Hunnam and Malek both hold up their end of the deal. Noer, for his part, meets them halfway by conjuring golden-hued beauty for the jungle surroundings and a due griminess for the danker chambers of their holding compound. He doesn’t overcomplicate things for himself, keeping the clunky dialogue to a minimum and focusing on the guiding light of Papi’s indomitable willpower.


Slant Magazine by Chuck Bowen

This remake proffers the sort of cinematic nowhere place that's all too common of an increasingly corporate, globalized cinema.


Variety by Dennis Harvey

On its own terms, Noer’s adventure is ultimately a dramatic and dynamic-enough telling of an indelible fact-based story to connect with viewers.

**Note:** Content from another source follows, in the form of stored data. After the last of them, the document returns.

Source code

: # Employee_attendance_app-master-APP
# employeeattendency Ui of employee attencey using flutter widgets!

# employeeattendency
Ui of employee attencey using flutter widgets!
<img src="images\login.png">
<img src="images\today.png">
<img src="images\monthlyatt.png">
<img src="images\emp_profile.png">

The Film Stage by Jared Mobarak

Noer isn’t interested in the pulpy, wannabe mythic journey of Papillon when there’s a meatier through-line highlighting our humanity in dire straits. Rather than make his film about how far our bodies can go, he seeks to portray the lengths are hearts will.


The Hollywood Reporter by Jordan Mintzer

There’s no real voice in the storytelling, nothing distinctive about the imagery, if it’s not a doubling up on the violence and gore, and the result doesn’t remotely resonate in the same way.


Screen International by Tim Grierson

The remake of Papillon doesn’t lack for potential metaphorical riches, yet this brutal, bruising film never quite connects with its deeper themes, resulting in a story full of suffering but not enough transcendence.